I've been trying to download the January 2012 International Relations paper from OCR's Interchange. I can't open the zip! Anyone else had problems?

I have had a trawl through the Markscheme however, so can get everything from that bar the sources.

We do 'USA 1945-75 Land of Freedom?' Some of the questions are mean and I don't think one of them is on material on the syllabus.

a 'Mean question'

[b]Explain why the 1957 Civil Rights Act was important.

I'd suggest that this would be fairly taxing for an A level student to 'milk' 2 developed explanations out of an Act that 'was a start but didn't go far enough.' Perhaps my in built anti Republican biased teaching has been found out, but I know my lot would have found a great deal more to say about why the 1957 and 1960 Civil Rights Acts were not that important.

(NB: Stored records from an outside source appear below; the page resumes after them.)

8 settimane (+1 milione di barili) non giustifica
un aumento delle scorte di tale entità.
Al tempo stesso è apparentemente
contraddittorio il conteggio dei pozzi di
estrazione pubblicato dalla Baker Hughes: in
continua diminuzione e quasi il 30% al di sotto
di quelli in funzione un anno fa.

a 'Not sure this is on the OCR syllabus' query

4c Why do you think this picture was published? (From the markscheme, I'm assuming it's a photo of a lunch counter sit in - perhaps Greensborough)

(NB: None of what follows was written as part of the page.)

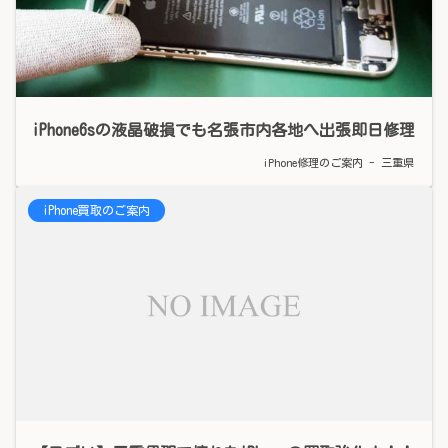
iPhone6sの液晶破損でも名張市内各地へ出張即日修理
iPhone修理のご案内 - 三重県
iPhone買取のご案内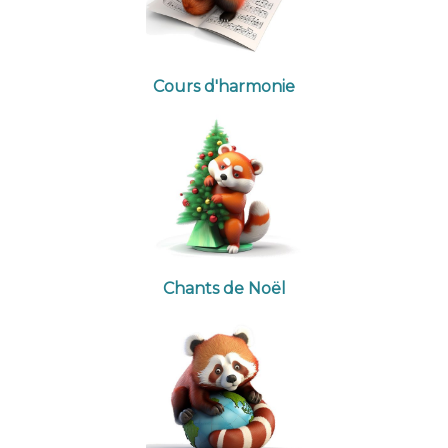
Cours d'harmonie
Chants de Noël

Sit ins aren't specifically on the syllabus - 'methods used by MLK' are - sit ins weren't his idea. 'Freedom Summer' is, but that's Mississippi etc. When you're up against the clock to complete this course, some things, that don't appear on the syllabus get missed out. Well they do in my classroom! If my students had been sitting this January exam, this would have severely wobbled them.

Is it too late to enter a query to OCR, I've never done it before. Is it even worth it.


The British Depth Study 1939-75 was picky picky picky too.

I have always calmed my lot by emphasising OCR's positive marking approach, but I am now a despondent correspondent.